A saúde sexual reflete o equilíbrio entre corpo, mente e emoções. Essa é a avaliação do sexologista e terapeuta sexual João Borzino, que, em entrevista à revista Ela, discutiu como as exigências da vida moderna impactam o desejo sexual. Jornadas de trabalho extenuantes, prazos curtos e a pressão por resultados constantes criam um ambiente propício ao estresse e à exaustão, prejudicando não apenas o bem-estar geral, mas também a libido de muitos casais.

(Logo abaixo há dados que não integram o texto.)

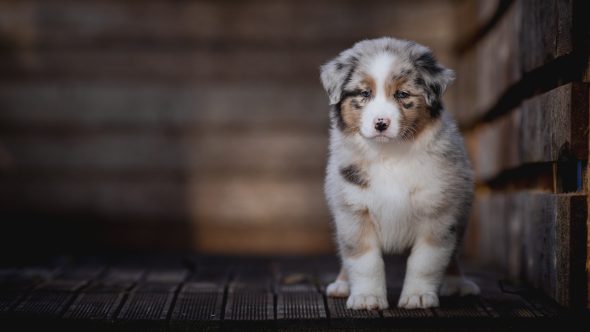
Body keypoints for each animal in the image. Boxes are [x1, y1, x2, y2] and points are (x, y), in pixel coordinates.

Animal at [322, 37, 484, 310]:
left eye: (402, 94)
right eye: (365, 93)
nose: (381, 123)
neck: (390, 154)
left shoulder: (438, 212)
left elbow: (425, 260)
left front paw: (418, 296)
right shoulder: (353, 211)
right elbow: (364, 260)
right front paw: (367, 297)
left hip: (461, 215)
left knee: (453, 254)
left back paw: (457, 283)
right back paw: (342, 284)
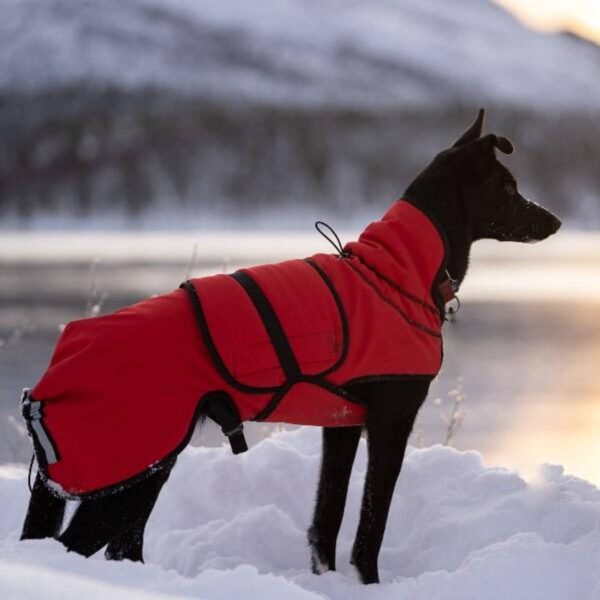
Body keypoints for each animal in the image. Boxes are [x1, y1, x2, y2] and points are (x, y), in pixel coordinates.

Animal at [19, 110, 564, 584]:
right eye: (509, 188)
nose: (556, 221)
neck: (398, 270)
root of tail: (46, 382)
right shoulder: (392, 418)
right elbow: (370, 527)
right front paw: (369, 583)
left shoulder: (342, 424)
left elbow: (327, 517)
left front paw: (327, 581)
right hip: (127, 476)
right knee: (73, 548)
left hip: (149, 470)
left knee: (119, 547)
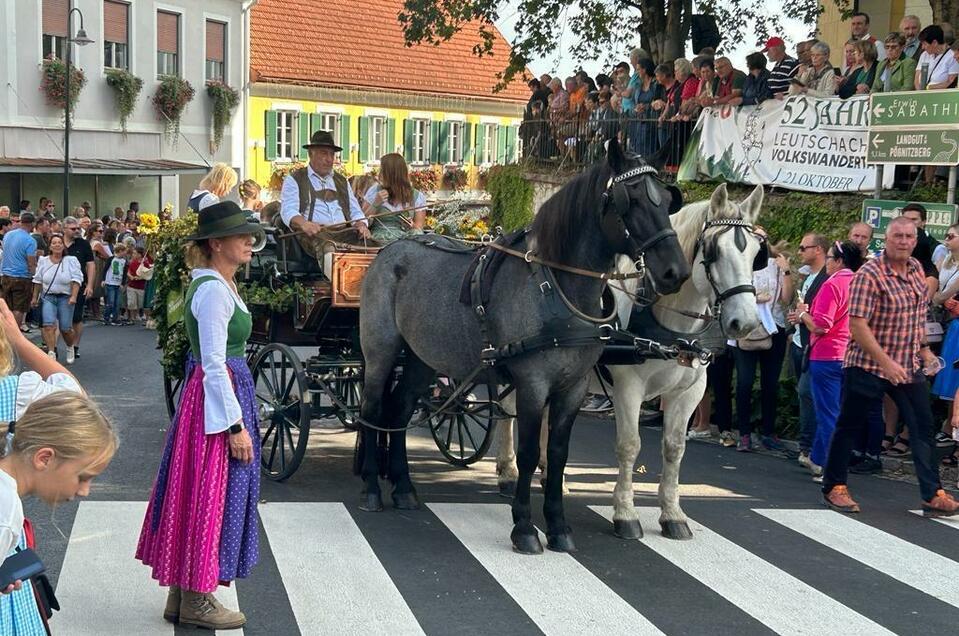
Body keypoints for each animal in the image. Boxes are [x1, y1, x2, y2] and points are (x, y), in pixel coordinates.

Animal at [356, 138, 688, 552]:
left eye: (667, 199)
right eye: (633, 200)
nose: (675, 272)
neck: (557, 290)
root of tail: (389, 250)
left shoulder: (574, 387)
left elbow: (557, 455)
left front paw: (558, 526)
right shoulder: (533, 384)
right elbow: (530, 453)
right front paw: (525, 528)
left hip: (422, 360)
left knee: (399, 411)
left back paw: (403, 488)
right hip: (381, 353)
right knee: (371, 411)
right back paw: (371, 488)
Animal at [496, 184, 764, 540]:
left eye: (757, 255)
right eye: (713, 251)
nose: (745, 323)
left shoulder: (690, 391)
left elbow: (674, 448)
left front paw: (672, 514)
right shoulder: (628, 388)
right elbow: (629, 446)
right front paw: (625, 512)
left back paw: (555, 478)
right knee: (506, 410)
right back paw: (507, 471)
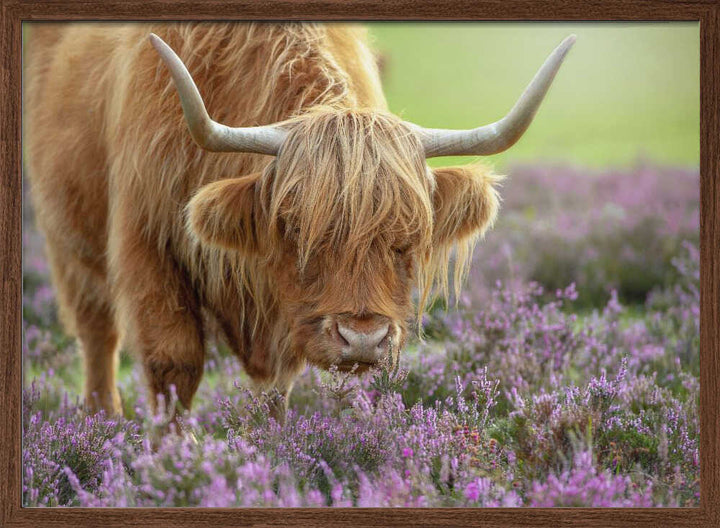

Borzino alerta que a libido, definida como a energia vital que sustenta o desejo sexual e fortalece a conexão emocional e física entre parceiros, sofre influências de fatores fisiológicos, psicológicos e comportamentais. “Cuidar da libido é essencial para fortalecer os vínculos e melhorar a qualidade de vida”, afirma.



Os fatores que moldam a libido
O especialista detalha como diferentes elementos impactam o desejo sexual:
- Fatores fisiológicos: Hormônios, como a testosterona, são cruciais tanto para homens quanto para mulheres, enquanto neurotransmissores como dopamina e serotonina regulam o desejo. Desequilíbrios hormonais ou alterações no sistema nervoso central podem reduzir significativamente a libido.
- Fatores psicológicos: A autoestima, a saúde mental e as experiências de vida moldam a percepção individual da sexualidade. O estresse crônico e a ansiedade, comuns no cenário atual, são grandes inimigos do desejo sexual.
- Fatores comportamentais: Hábitos saudáveis, como uma alimentação balanceada, prática de exercícios físicos e sono de qualidade, são determinantes para manter uma vida sexual ativa e satisfatória.
Como o estresse afeta homens e mulheres
Borzino explica que o estresse crônico eleva os níveis de cortisol no corpo, o que interfere na produção de testosterona e nos neurotransmissores ligados ao desejo sexual. Homens e mulheres, no entanto, reagem de maneiras distintas a essa sobrecarga:
- Nos homens: A queda da libido pode vir acompanhada de disfunção erétil, tornando o problema ainda mais complexo.
- Nas mulheres: A redução do desejo e dificuldades de excitação são as manifestações mais comuns. Além disso, a sobrecarga emocional e doméstica agrava esses efeitos.
Estratégias para preservar a saúde sexual
Para lidar com os impactos do estresse sobre a libido, Borzino recomenda uma abordagem que integra corpo e mente:
- Gerenciamento de tempo: Evite sobrecargas profissionais e delegue tarefas sempre que possível.
- Prática de exercícios físicos: Atividades regulares ajudam a aliviar o estresse, aumentam a produção de dopamina e promovem o bem-estar.
- Qualidade do sono: O descanso adequado é indispensável para manter o equilíbrio emocional e hormonal.
- Terapia sexual: Sessões com profissionais especializados ajudam a superar bloqueios e resgatar a conexão com o parceiro.
Em um mundo cada vez mais acelerado, a saúde sexual precisa ser vista como parte essencial do bem-estar. Adotar medidas para proteger a libido é um investimento não apenas na vida íntima, mas também na qualidade de vida como um todo.